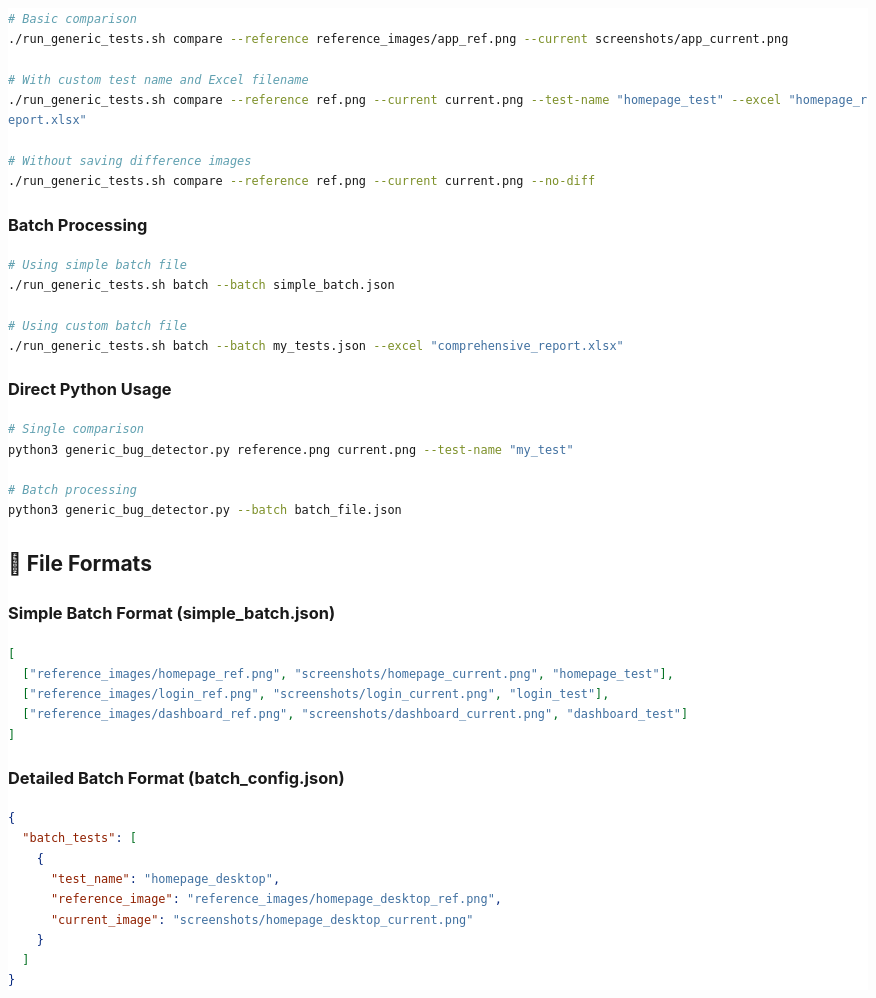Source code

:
 ```bash
# Basic comparison
./run_generic_tests.sh compare --reference reference_images/app_ref.png --current screenshots/app_current.png

# With custom test name and Excel filename
./run_generic_tests.sh compare --reference ref.png --current current.png --test-name "homepage_test" --excel "homepage_report.xlsx"

# Without saving difference images
./run_generic_tests.sh compare --reference ref.png --current current.png --no-diff
```

### Batch Processing

```bash
# Using simple batch file
./run_generic_tests.sh batch --batch simple_batch.json

# Using custom batch file
./run_generic_tests.sh batch --batch my_tests.json --excel "comprehensive_report.xlsx"
```

### Direct Python Usage

```bash
# Single comparison
python3 generic_bug_detector.py reference.png current.png --test-name "my_test"

# Batch processing
python3 generic_bug_detector.py --batch batch_file.json
```

## 📁 File Formats

### Simple Batch Format (simple_batch.json)
```json
[
  ["reference_images/homepage_ref.png", "screenshots/homepage_current.png", "homepage_test"],
  ["reference_images/login_ref.png", "screenshots/login_current.png", "login_test"],
  ["reference_images/dashboard_ref.png", "screenshots/dashboard_current.png", "dashboard_test"]
]
```

### Detailed Batch Format (batch_config.json)
```json
{
  "batch_tests": [
    {
      "test_name": "homepage_desktop",
      "reference_image": "reference_images/homepage_desktop_ref.png",
      "current_image": "screenshots/homepage_desktop_current.png"
    }
  ]
}
```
◇ ◇ ◇ ◇
• [Try it]:
The reply must contain every entry above, exactly as written, and none of the pictures.

• [Written reply]:
Source code

:
 ```bash
# Basic comparison
./run_generic_tests.sh compare --reference reference_images/app_ref.png --current screenshots/app_current.png

# With custom test name and Excel filename
./run_generic_tests.sh compare --reference ref.png --current current.png --test-name "homepage_test" --excel "homepage_report.xlsx"

# Without saving difference images
./run_generic_tests.sh compare --reference ref.png --current current.png --no-diff
```

### Batch Processing

```bash
# Using simple batch file
./run_generic_tests.sh batch --batch simple_batch.json

# Using custom batch file
./run_generic_tests.sh batch --batch my_tests.json --excel "comprehensive_report.xlsx"
```

### Direct Python Usage

```bash
# Single comparison
python3 generic_bug_detector.py reference.png current.png --test-name "my_test"

# Batch processing
python3 generic_bug_detector.py --batch batch_file.json
```

## 📁 File Formats

### Simple Batch Format (simple_batch.json)
```json
[
  ["reference_images/homepage_ref.png", "screenshots/homepage_current.png", "homepage_test"],
  ["reference_images/login_ref.png", "screenshots/login_current.png", "login_test"],
  ["reference_images/dashboard_ref.png", "screenshots/dashboard_current.png", "dashboard_test"]
]
```

### Detailed Batch Format (batch_config.json)
```json
{
  "batch_tests": [
    {
      "test_name": "homepage_desktop",
      "reference_image": "reference_images/homepage_desktop_ref.png",
      "current_image": "screenshots/homepage_desktop_current.png"
    }
  ]
}
```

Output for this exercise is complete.